(DATA SUPPLIED begins)

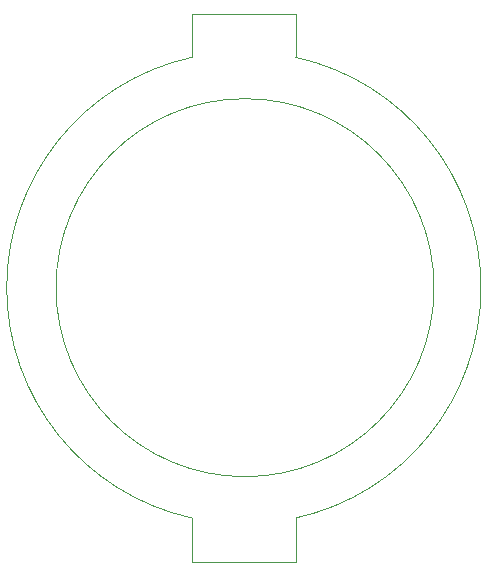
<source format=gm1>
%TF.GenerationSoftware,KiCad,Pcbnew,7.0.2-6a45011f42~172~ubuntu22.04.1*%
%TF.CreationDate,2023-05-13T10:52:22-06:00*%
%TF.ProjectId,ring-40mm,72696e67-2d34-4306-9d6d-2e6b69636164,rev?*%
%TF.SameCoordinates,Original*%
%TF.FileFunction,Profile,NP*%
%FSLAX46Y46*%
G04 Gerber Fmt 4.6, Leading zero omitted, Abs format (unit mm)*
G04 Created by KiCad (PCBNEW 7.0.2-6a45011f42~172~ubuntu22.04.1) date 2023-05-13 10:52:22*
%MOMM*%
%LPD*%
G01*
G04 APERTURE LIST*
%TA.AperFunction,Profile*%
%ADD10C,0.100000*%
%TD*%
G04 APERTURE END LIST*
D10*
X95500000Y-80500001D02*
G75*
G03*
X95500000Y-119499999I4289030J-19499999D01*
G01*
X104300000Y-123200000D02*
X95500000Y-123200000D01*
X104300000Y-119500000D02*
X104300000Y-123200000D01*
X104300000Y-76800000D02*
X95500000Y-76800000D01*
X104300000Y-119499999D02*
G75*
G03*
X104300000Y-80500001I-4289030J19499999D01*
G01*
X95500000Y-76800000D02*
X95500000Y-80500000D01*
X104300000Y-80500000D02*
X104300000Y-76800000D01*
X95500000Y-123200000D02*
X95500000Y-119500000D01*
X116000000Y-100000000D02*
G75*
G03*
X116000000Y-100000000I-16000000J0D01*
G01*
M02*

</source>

(DATA SUPPLIED ends)
(DATA SUPPLIED begins)

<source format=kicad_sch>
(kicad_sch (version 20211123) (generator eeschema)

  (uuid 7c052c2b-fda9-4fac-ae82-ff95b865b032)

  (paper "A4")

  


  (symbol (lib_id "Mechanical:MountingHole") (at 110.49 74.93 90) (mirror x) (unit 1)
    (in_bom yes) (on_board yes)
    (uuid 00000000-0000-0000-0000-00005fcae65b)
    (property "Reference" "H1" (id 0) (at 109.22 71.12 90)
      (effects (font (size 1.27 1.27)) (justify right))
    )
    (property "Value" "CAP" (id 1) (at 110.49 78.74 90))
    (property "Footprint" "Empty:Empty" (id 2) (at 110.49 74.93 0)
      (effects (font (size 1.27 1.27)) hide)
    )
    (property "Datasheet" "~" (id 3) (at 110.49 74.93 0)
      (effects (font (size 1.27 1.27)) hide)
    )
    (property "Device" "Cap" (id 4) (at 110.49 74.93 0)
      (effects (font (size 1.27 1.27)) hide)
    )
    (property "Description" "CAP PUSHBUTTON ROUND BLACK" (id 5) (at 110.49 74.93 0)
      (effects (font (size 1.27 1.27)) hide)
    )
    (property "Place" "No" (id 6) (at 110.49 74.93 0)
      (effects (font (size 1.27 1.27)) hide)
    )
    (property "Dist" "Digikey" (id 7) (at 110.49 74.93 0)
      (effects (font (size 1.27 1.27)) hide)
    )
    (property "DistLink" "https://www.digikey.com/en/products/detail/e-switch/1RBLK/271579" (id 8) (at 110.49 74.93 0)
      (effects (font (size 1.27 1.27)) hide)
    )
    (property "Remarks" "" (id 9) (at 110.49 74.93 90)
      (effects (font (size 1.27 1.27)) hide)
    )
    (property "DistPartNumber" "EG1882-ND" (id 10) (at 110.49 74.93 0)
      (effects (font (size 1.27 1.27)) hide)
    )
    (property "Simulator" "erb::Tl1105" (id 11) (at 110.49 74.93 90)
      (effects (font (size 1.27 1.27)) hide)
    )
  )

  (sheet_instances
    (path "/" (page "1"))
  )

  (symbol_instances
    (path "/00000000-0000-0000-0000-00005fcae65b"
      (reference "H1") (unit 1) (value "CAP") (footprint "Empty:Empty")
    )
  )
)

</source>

(DATA SUPPLIED ends)
(DATA SUPPLIED begins)

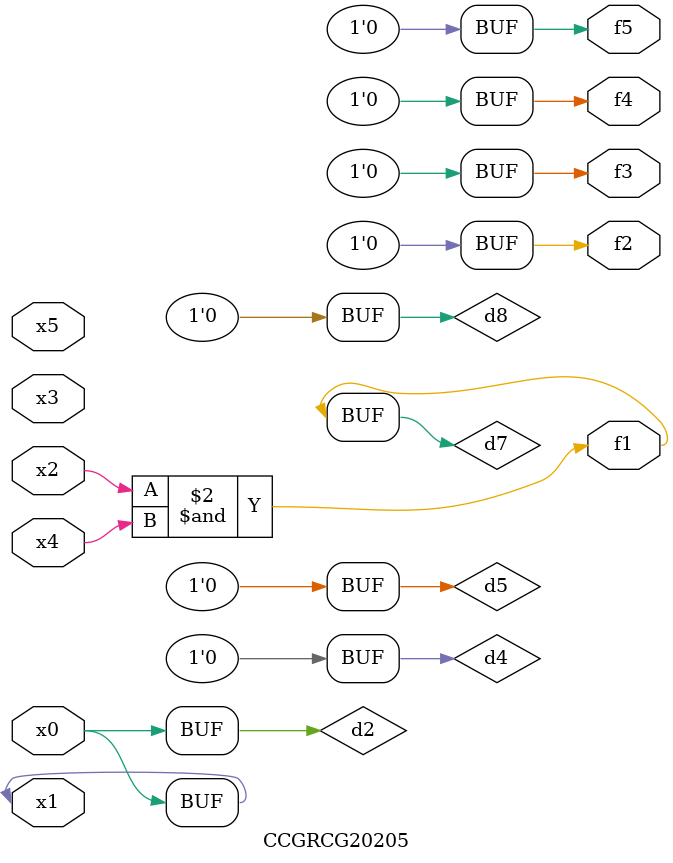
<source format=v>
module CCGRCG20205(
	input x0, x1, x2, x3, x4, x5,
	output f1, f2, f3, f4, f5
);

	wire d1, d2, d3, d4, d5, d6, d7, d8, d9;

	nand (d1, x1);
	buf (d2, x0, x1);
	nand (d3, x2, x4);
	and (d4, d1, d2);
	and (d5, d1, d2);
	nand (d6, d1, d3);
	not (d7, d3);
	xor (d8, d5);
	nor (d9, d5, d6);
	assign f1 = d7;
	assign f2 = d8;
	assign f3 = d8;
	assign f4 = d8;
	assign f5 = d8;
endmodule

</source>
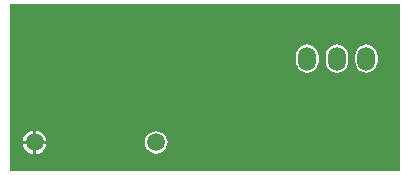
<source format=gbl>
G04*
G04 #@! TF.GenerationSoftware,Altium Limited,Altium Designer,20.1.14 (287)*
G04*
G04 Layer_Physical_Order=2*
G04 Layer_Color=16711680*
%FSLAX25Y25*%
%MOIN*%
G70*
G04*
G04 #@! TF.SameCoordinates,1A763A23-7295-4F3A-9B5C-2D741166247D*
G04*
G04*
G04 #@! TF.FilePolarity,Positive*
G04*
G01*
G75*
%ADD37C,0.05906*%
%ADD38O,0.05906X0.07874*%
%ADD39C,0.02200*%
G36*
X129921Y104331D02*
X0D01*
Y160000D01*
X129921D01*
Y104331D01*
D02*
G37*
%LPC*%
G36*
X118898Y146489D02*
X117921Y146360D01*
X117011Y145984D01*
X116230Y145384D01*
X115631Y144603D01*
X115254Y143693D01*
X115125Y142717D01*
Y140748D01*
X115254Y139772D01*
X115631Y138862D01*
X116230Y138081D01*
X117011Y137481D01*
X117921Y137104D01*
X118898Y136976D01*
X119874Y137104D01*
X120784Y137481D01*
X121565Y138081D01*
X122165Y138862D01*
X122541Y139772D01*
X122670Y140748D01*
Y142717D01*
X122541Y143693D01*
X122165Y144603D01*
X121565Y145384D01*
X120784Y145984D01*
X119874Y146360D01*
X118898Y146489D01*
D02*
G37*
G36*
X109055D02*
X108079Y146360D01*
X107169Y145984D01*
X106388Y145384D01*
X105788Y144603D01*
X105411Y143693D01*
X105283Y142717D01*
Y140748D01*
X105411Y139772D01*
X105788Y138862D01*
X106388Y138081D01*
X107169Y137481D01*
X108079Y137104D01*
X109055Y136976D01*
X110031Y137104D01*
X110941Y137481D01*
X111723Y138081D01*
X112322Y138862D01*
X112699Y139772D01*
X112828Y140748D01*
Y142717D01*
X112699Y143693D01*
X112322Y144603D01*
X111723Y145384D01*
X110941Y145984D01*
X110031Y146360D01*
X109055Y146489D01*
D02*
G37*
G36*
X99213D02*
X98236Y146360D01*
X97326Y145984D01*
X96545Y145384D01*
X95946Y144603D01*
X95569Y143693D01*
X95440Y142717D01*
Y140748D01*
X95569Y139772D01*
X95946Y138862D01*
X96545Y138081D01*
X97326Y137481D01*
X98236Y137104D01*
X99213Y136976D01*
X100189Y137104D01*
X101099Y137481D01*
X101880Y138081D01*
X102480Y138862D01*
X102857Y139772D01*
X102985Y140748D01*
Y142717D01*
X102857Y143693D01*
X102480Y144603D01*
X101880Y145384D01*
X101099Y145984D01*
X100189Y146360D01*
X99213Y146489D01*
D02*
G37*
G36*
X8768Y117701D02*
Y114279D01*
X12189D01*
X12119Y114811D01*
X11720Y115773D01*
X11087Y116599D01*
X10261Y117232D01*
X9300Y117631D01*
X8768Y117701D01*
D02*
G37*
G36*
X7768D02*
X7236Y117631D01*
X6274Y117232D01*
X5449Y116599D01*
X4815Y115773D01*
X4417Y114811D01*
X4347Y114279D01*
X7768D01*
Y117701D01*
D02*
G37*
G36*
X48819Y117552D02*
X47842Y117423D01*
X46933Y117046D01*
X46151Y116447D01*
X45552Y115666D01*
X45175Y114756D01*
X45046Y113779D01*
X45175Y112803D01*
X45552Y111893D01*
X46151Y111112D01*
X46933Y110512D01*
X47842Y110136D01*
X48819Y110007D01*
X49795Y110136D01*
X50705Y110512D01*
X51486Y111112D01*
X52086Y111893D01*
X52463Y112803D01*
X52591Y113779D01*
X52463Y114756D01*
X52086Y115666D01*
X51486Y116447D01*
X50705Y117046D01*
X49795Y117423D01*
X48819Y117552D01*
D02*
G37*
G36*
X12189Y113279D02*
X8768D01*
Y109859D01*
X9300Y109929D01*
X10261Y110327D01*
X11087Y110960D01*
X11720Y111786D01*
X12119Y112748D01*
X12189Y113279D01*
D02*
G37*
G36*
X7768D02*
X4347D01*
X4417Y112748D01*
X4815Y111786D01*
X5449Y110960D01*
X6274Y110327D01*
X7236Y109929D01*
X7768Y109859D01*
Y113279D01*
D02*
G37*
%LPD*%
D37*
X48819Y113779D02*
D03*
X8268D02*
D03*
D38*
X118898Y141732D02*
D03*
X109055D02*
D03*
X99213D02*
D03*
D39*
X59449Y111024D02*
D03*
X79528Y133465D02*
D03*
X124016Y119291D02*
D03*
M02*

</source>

(DATA SUPPLIED ends)

WHAT IS EXPECTED: Your answer should be the lines above, from the line containing "X4417Y114811D01*" up to and including the line containing "X4417Y112748D01*", reproduced exactly and with nothing else.

EXERCISE OUTPUT:
X4417Y114811D01*
X4347Y114279D01*
X7768D01*
Y117701D01*
D02*
G37*
G36*
X48819Y117552D02*
X47842Y117423D01*
X46933Y117046D01*
X46151Y116447D01*
X45552Y115666D01*
X45175Y114756D01*
X45046Y113779D01*
X45175Y112803D01*
X45552Y111893D01*
X46151Y111112D01*
X46933Y110512D01*
X47842Y110136D01*
X48819Y110007D01*
X49795Y110136D01*
X50705Y110512D01*
X51486Y111112D01*
X52086Y111893D01*
X52463Y112803D01*
X52591Y113779D01*
X52463Y114756D01*
X52086Y115666D01*
X51486Y116447D01*
X50705Y117046D01*
X49795Y117423D01*
X48819Y117552D01*
D02*
G37*
G36*
X12189Y113279D02*
X8768D01*
Y109859D01*
X9300Y109929D01*
X10261Y110327D01*
X11087Y110960D01*
X11720Y111786D01*
X12119Y112748D01*
X12189Y113279D01*
D02*
G37*
G36*
X7768D02*
X4347D01*
X4417Y112748D01*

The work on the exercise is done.